Face aux difficultés rencontrées depuis le déploiement complet du nouveau système européen d’entrée/sortie (EES), la Commission européenne et les acteurs du transport aérien intensifient leurs efforts pour réduire les files d’attente et améliorer la fluidité des contrôles aux frontières extérieures de l’espace Schengen, en pleine haute saison touristique.
Le nouveau système européen d’entrée/sortie (Entry/Exit System – EES), désormais pleinement opérationnel aux frontières extérieures de l’espace Schengen, continue de susciter des difficultés dans plusieurs grands aéroports européens. C’est ce qu’indique un rapport de Capital publié le 5 juillet. Face aux longues files d’attente observées depuis le début de la saison estivale, les institutions européennes et les professionnels du transport aérien multiplient les initiatives pour améliorer son fonctionnement.
Mis en service progressivement à partir du 12 octobre 2025 avant une généralisation le 10 avril 2026, l’EES remplace le tampon manuel sur les passeports des voyageurs ressortissants de pays tiers par un enregistrement électronique des entrées et sorties. Le dispositif repose sur la collecte de données biométriques – photographie faciale et empreintes digitales – afin de renforcer la sécurité des frontières, lutter contre les dépassements de durée de séjour et limiter les fraudes à l’identité.
Si les objectifs du système sont largement partagés, sa mise en œuvre se révèle plus complexe que prévu dans plusieurs plateformes aéroportuaires très fréquentées. Les premières vérifications biométriques peuvent nécessiter plus d’une minute par passager, provoquant d’importants ralentissements aux postes de contrôle lors des pics de trafic estival. Des files d’attente de plusieurs heures ont été signalées dans certains aéroports d’Espagne, d’Italie, du Portugal, de France et de Grèce.

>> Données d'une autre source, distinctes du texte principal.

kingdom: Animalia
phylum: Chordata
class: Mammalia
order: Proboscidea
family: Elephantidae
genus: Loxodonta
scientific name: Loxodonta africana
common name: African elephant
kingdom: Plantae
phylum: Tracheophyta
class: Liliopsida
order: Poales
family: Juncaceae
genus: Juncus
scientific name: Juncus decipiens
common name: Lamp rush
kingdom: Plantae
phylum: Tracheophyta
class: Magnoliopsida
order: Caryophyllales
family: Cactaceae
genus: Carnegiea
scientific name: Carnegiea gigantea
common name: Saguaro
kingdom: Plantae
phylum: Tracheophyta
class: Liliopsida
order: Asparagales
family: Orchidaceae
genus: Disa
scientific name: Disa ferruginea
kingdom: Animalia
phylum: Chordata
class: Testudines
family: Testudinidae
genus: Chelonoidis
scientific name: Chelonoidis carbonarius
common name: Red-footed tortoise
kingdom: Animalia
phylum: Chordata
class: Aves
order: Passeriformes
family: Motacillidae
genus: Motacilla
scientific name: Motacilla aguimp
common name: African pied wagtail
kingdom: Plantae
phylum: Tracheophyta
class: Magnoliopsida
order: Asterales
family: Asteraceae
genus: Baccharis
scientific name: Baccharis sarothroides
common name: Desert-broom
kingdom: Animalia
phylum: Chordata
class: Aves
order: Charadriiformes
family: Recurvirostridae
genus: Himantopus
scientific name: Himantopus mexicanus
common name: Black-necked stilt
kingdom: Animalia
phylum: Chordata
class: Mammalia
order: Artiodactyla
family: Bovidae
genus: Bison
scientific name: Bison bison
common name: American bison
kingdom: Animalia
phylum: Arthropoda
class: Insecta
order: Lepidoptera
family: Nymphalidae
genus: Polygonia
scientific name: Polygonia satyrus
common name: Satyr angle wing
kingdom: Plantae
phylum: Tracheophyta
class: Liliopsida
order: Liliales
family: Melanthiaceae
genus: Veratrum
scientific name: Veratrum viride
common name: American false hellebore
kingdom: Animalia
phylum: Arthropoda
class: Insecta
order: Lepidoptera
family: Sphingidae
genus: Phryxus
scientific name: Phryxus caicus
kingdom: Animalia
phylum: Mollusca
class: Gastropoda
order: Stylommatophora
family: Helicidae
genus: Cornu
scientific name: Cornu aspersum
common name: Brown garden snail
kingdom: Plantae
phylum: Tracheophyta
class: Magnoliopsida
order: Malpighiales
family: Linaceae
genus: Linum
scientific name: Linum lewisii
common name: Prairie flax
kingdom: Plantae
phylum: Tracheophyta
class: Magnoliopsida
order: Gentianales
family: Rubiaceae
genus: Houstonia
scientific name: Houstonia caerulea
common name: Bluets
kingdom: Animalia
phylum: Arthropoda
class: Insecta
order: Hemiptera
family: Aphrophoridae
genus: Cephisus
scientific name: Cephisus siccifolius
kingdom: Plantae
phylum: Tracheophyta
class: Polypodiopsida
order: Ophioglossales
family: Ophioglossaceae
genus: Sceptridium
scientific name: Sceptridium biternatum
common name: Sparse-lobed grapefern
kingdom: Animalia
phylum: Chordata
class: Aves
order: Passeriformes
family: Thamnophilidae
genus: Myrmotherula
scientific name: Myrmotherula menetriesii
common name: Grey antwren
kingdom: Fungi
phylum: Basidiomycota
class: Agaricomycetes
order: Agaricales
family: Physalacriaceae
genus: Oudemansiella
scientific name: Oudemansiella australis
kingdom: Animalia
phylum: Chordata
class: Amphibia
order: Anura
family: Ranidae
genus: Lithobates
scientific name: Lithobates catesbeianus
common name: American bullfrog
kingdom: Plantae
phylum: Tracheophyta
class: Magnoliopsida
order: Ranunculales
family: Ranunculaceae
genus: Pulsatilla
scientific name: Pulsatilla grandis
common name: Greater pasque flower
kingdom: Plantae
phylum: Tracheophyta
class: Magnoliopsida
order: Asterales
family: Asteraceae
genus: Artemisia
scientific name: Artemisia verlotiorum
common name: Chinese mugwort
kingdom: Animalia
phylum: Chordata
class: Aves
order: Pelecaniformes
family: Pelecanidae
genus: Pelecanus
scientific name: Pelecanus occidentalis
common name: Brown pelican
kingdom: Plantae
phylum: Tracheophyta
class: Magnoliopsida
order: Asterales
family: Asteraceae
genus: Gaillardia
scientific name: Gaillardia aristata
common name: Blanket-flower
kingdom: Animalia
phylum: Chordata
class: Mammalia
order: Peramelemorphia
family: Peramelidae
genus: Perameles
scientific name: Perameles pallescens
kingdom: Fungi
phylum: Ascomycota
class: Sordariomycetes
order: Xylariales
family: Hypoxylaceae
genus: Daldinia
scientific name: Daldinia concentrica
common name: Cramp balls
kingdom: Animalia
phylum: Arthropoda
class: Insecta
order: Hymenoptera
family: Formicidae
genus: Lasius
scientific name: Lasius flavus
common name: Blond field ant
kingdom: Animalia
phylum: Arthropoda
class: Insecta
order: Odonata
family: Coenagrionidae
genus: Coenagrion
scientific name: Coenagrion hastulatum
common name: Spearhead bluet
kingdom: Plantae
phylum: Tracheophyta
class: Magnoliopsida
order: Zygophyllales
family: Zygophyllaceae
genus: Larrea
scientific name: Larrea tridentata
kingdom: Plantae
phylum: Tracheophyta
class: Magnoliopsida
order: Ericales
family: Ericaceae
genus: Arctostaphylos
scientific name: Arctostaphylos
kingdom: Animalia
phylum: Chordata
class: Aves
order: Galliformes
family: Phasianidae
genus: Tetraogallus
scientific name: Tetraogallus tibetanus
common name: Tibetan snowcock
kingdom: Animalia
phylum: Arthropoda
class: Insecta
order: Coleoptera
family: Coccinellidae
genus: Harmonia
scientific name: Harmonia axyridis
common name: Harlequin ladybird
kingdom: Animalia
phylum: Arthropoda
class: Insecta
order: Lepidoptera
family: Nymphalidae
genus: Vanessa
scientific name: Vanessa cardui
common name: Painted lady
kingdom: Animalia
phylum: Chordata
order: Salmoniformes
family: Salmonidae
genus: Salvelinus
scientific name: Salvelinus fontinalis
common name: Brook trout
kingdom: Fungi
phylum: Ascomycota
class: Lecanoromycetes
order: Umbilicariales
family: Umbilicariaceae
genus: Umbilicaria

Les principales organisations du secteur aérien, dont Airports Council International Europe (ACI Europe), Airlines for Europe (A4E) et l’Association du transport aérien international (IATA), ont demandé à la Commission européenne davantage de souplesse dans l’application du dispositif lorsque les infrastructures frontalières atteignent leurs limites opérationnelles. Elles plaident notamment pour des mécanismes temporaires permettant d’alléger les contrôles durant les périodes de très forte affluence, afin d’éviter des retards en cascade et des perturbations du trafic aérien.
La Commission européenne rappelle de son côté que l’EES constitue une réforme majeure de la gestion des frontières extérieures de l’Union. En centralisant les informations sur les voyageurs non européens, le système doit permettre un meilleur suivi des séjours autorisés, renforcer la coopération entre États membres et améliorer la détection des risques liés à la criminalité transfrontalière et au terrorisme.
Pour les voyageurs en provenance des pays du Maghreb, dont la Tunisie, le nouveau dispositif implique un premier passage aux frontières potentiellement plus long en raison de l’enregistrement biométrique initial. Les passages suivants devraient en revanche être plus rapides, les données étant déjà enregistrées dans la base européenne. Les autorités recommandent néanmoins d’arriver plus tôt dans les aéroports internationaux pendant toute la période estivale, le temps que les procédures soient pleinement maîtrisées par l’ensemble des postes-frontières.
Au-delà des ajustements techniques, ce chantier constitue une étape clé de la stratégie européenne de numérisation des frontières. Il précède l’entrée en vigueur du système ETIAS, qui imposera prochainement une autorisation électronique préalable aux voyageurs exemptés de visa souhaitant se rendre dans l’espace Schengen. À terme, Bruxelles espère conjuguer un niveau de sécurité renforcé avec des contrôles plus rapides grâce à la montée en puissance des outils biométriques et de l’automatisation des passages aux frontières.